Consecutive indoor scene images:
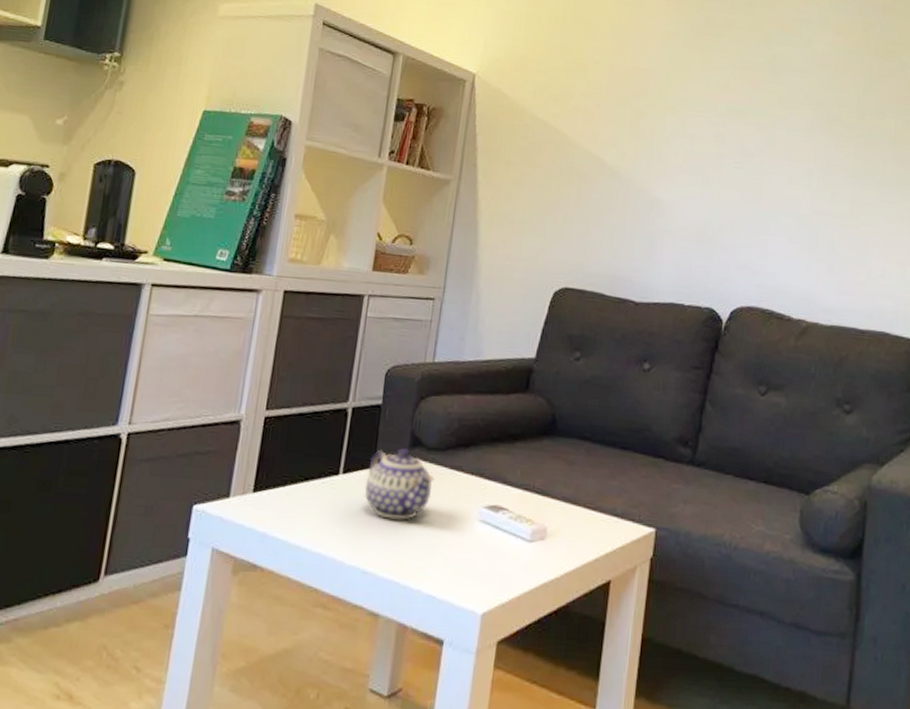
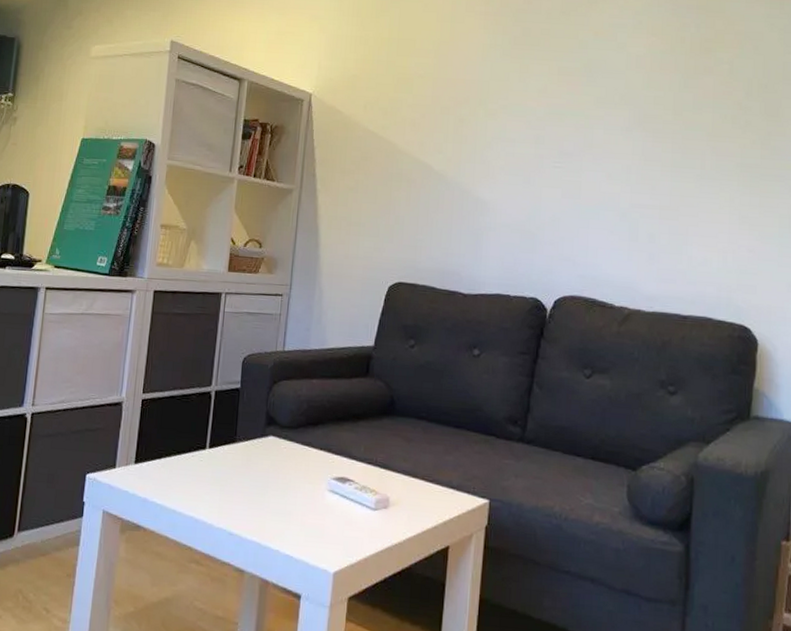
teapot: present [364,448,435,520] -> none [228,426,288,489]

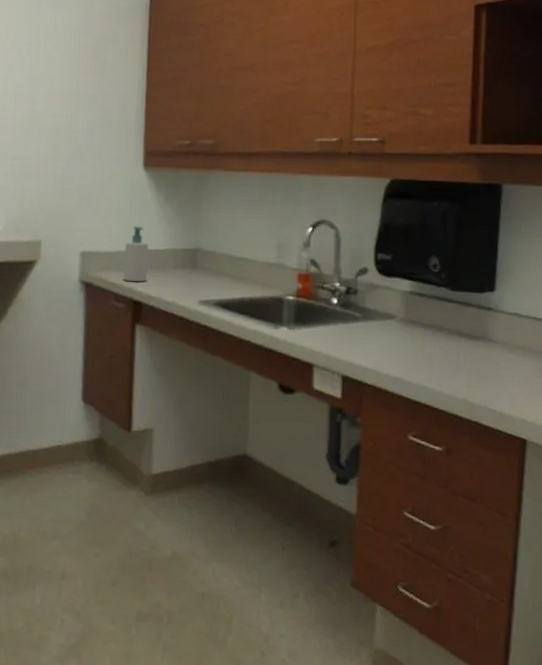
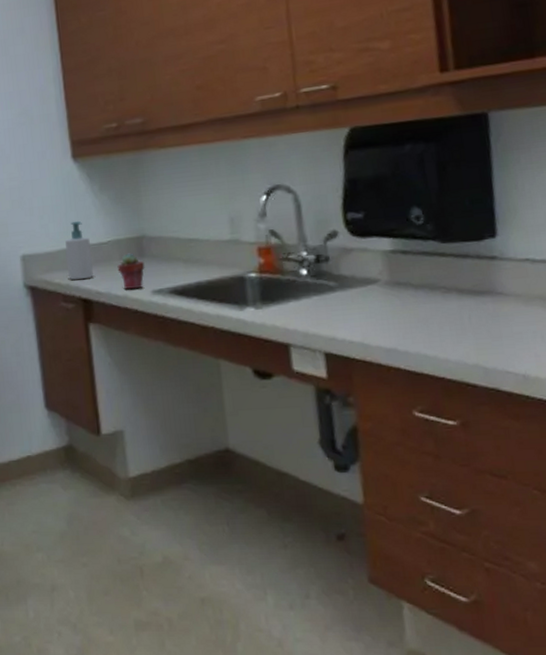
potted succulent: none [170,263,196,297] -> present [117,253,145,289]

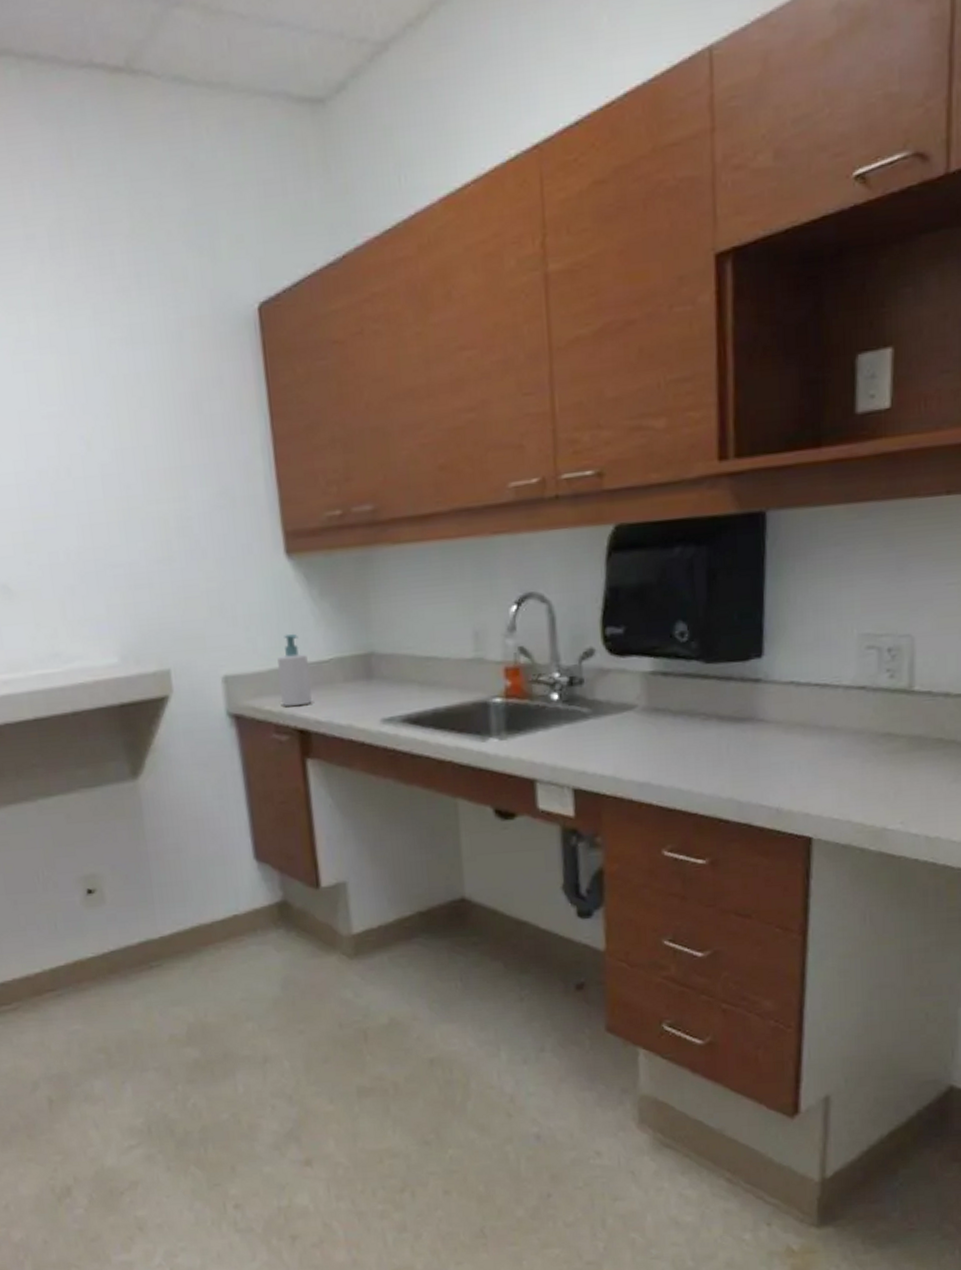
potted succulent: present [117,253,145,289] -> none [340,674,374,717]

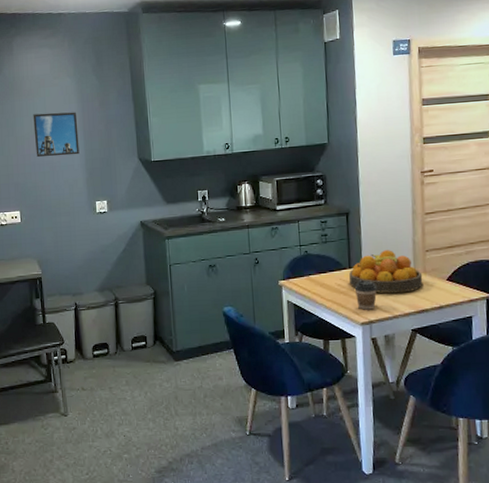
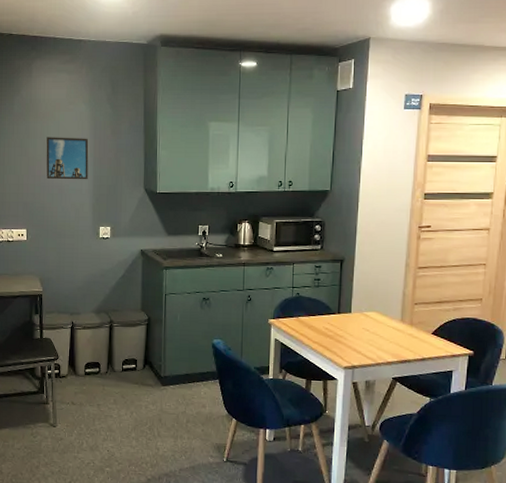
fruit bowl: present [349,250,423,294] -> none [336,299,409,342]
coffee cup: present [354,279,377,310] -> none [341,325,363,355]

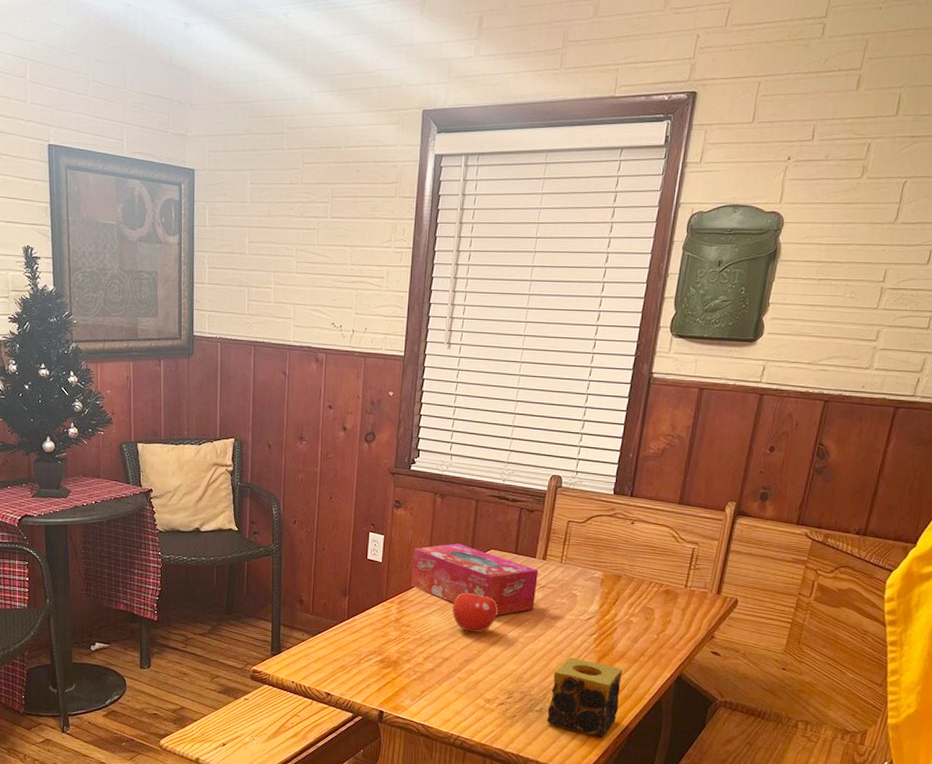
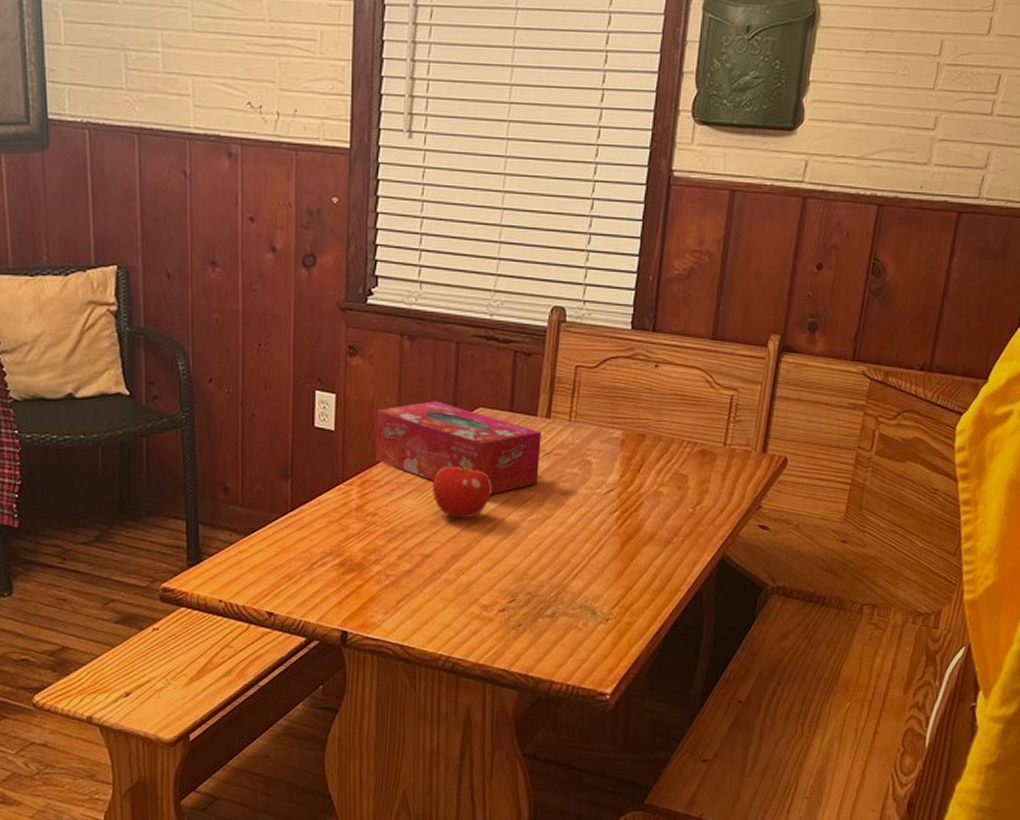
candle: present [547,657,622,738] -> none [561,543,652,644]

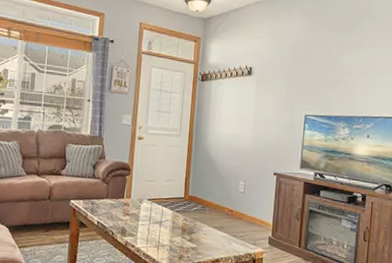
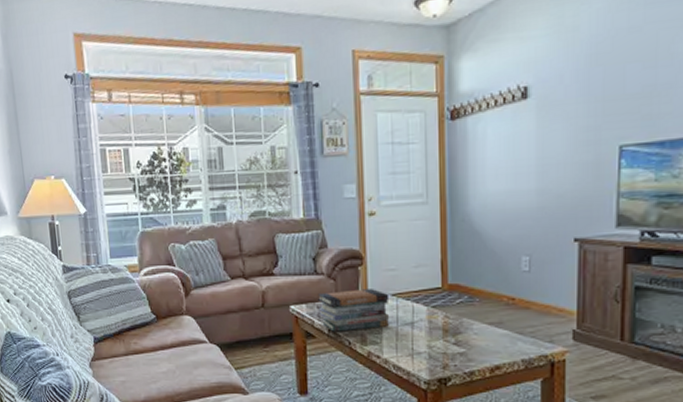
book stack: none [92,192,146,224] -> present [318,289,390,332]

## Problem statement
Copy all of the entries verbatim, leaving out any pictures they contain.

## Solution for this problem
teapot: present [364,448,435,520] -> none [228,426,288,489]

potted succulent: none [170,263,196,297] -> present [117,253,145,289]

potted succulent: present [117,253,145,289] -> none [340,674,374,717]

fruit bowl: present [349,250,423,294] -> none [336,299,409,342]
coffee cup: present [354,279,377,310] -> none [341,325,363,355]

candle: present [547,657,622,738] -> none [561,543,652,644]

book stack: none [92,192,146,224] -> present [318,289,390,332]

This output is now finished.